(SOURCE MATERIAL):
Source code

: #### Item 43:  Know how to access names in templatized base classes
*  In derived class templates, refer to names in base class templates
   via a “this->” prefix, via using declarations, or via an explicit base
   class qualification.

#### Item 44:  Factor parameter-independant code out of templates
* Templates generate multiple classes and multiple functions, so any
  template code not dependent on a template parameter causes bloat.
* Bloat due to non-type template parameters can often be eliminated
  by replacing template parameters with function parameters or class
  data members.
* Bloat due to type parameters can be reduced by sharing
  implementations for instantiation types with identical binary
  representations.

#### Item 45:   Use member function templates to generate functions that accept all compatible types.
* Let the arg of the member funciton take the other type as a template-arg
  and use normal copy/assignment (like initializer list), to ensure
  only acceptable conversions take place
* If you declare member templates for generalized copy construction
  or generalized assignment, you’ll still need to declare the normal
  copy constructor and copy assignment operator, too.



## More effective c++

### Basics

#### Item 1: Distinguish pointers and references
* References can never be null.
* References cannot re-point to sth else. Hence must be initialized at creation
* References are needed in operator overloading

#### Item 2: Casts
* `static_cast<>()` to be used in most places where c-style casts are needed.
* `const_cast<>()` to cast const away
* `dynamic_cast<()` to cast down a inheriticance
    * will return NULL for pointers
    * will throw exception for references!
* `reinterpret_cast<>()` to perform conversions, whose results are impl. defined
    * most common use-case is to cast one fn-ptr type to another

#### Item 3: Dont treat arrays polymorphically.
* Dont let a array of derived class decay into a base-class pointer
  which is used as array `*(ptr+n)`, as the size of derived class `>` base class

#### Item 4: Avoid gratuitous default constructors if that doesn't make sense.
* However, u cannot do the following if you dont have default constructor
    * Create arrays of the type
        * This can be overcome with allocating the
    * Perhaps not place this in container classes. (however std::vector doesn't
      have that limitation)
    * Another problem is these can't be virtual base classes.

(ACTION ITEM):
The job is to copy each line from the material above that holds the word "generate".

(RESPONSE TO THE TASK):
* Templates generate multiple classes and multiple functions, so any
#### Item 45:   Use member function templates to generate functions that accept all compatible types.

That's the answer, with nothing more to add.